Ce sont les seules prestations fournies par ce Centre de Santé aux diabétiques de la région en plus de la visite que leur rend une fois par an, au mois de juin, une endocrinologue espagnole dans le cadre d’une expédition « humanitaire » organisée par le Rotary Club d’Arucas auprès de l’Association des Diabétiques du Nord (ADN)
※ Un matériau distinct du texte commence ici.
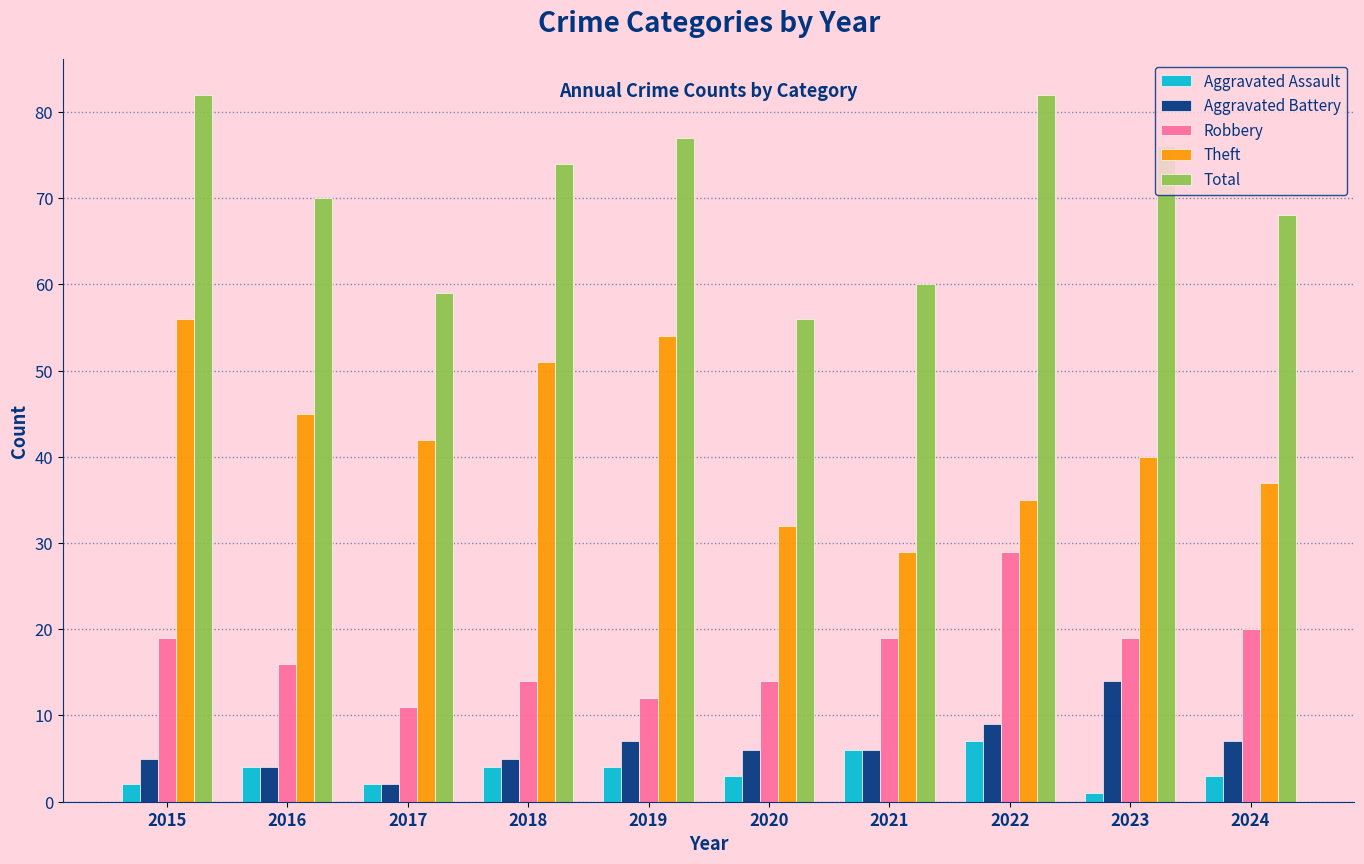

At which label does Total first exceed 74?

2015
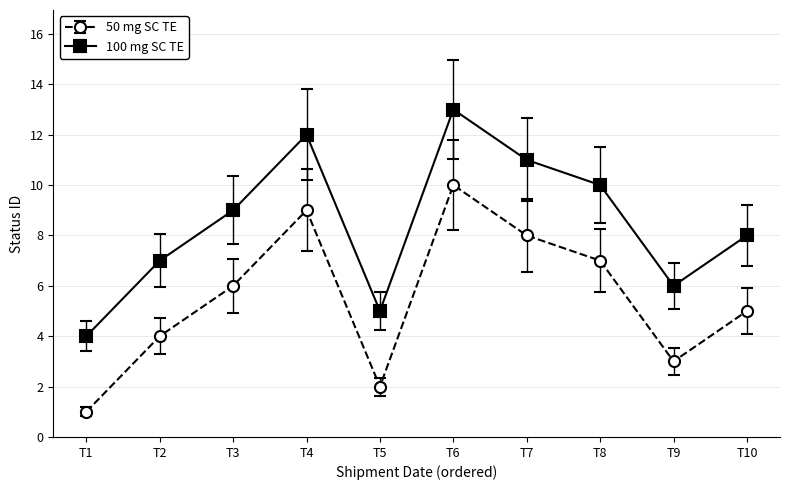

The value of 50 mg SC TE at T3 is 11. True or false?

False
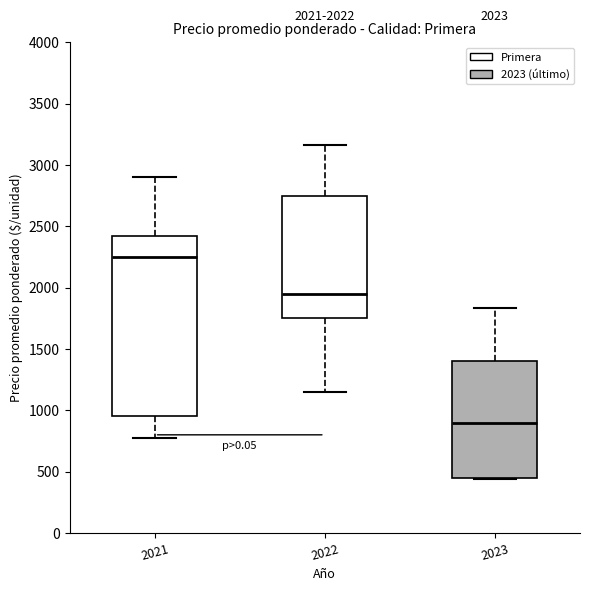

Which box has the highest median line?

2021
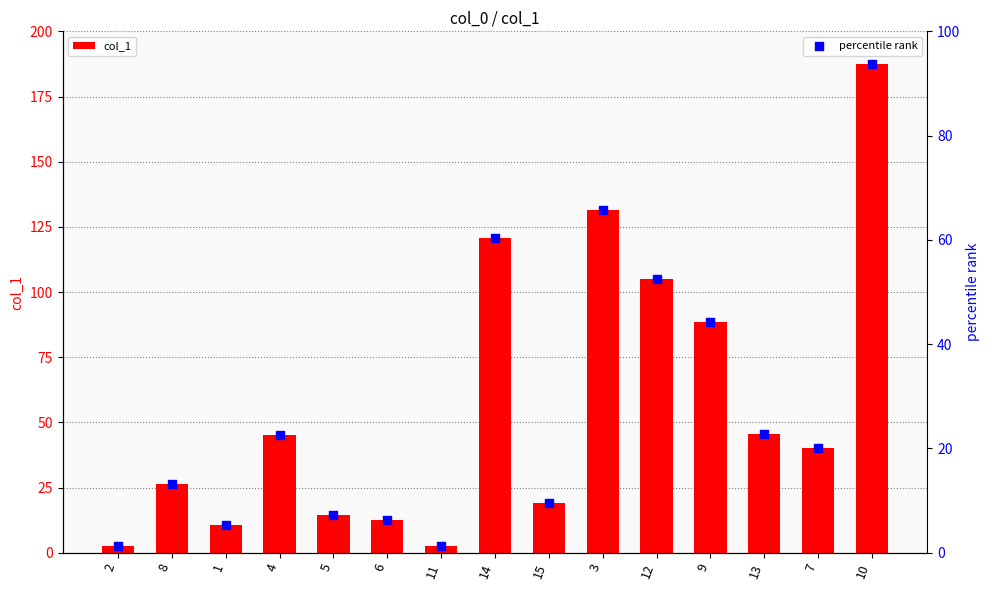

Is the value of percentile rank at 7 greater than the value of col_1 at 12?

No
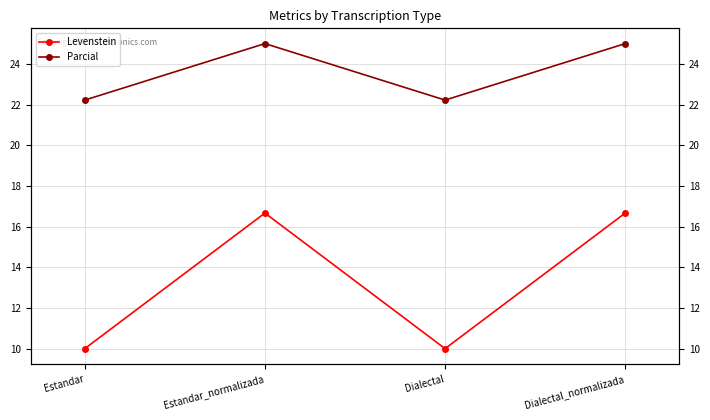

What is the minimum value for Parcial?

22.2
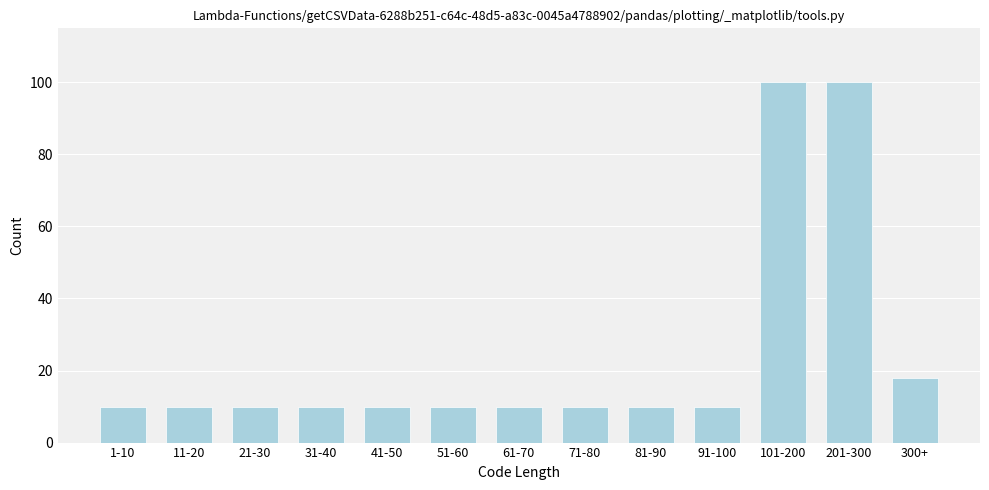

Reading left to right, extract all data points from this chart.

1-10=10	11-20=10	21-30=10	31-40=10	41-50=10	51-60=10	61-70=10	71-80=10	81-90=10	91-100=10	101-200=100	201-300=100	300+=18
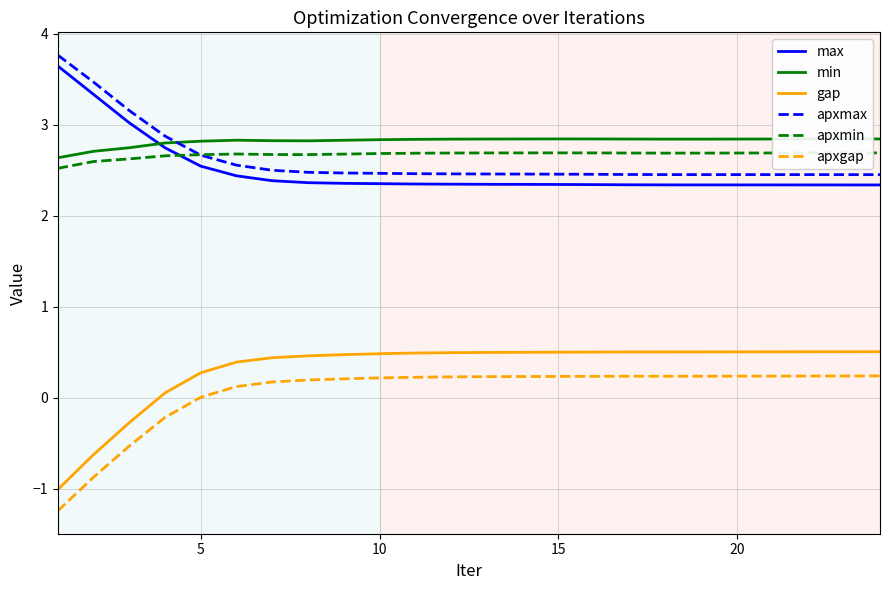

How many min values are between 2 and 3?

24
, elle reçoit gratuitement des seringues, des édulcorants, parfois de l’insuline et surtout beaucoup de conseils en présence de son mari, sur la gestion de sa maladie, en particulier sur les risques des grossesses avec des hyperglycémies fréquentes accentuées par une alimentation déséquilibrée et un manque d’activité physique.
Il a été recommandé au couple, qui paraît y être hostile, de consulter des services de gynécologie pour l’utilisation des méthodes contraceptives. Le cycle menstruel de Bambi est devenu irrégulier depuis qu’elle a vécu plus de 10 semaines d’aménorrhée au début de l’année ce qui avait nécessité trois tests de grossesse qui se sont révélés en définitive négatifs. Aucun examen sérieux à ce jour n’a été mené pour déterminer les causes de ce dérèglement peut être lié au dernier accouchement qui s’était traduit par le décès de son garçon.
Faute d’un bilan de santé, même partiel, depuis le dépistage du diabète, il est impossible de se prononcer avec certitude sur l’existence ou non de certaines complications. Avec une gêne qu’elle parvient difficilement à dissimuler, elle se plaint parfois de douleurs du côté du cœur et de problèmes oculaires mais sans trop d’insistance comme pour éviter d’embarrasser davantage ceux à qui elle se confie.
C’est au prix d’intenses efforts et grâce à la présence et au soutien constants de son mari, que Bambi commence à acquérir une timide autonomie dans la gestion quotidienne de sa maladie.

Néanmoins les obstacles à surmonter (pauvreté, ignorance, absence d’encadrement) demeurent encore suffisamment contraignants pour la considérer hors de danger.